WORK TO COMPLETE → Reproduce the lines in the data from the one containing "Contatta il comune" through the one containing "Segnala disservizio", both included, with no changes.

DATA →
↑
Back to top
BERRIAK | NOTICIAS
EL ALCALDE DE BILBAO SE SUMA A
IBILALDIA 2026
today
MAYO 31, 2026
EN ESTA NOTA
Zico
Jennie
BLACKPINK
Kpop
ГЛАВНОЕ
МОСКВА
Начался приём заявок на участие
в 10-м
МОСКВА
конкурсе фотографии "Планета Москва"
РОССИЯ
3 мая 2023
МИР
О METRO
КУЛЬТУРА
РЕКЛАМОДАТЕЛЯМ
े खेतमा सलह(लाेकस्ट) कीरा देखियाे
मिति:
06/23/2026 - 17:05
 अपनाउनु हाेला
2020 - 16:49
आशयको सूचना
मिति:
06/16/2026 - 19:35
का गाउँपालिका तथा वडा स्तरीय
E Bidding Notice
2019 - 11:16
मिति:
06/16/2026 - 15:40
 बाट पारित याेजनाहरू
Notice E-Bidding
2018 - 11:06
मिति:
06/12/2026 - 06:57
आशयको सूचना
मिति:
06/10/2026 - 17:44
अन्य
==
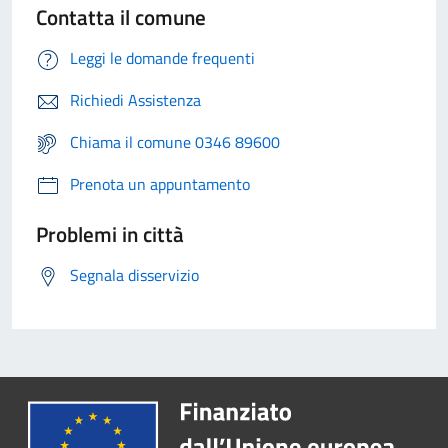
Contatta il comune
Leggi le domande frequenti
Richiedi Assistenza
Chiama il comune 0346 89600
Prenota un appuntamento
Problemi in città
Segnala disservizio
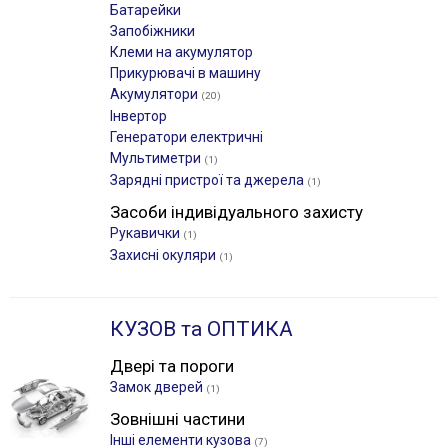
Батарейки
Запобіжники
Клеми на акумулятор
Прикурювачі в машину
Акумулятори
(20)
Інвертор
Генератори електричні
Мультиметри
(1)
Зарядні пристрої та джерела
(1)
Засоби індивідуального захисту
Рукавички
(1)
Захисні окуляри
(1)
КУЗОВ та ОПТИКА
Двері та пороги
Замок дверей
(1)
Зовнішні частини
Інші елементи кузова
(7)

SOLUTION TO THE EXERCISE →
Contatta il comune
Leggi le domande frequenti
Richiedi Assistenza
Chiama il comune 0346 89600
Prenota un appuntamento
Problemi in città
Segnala disservizio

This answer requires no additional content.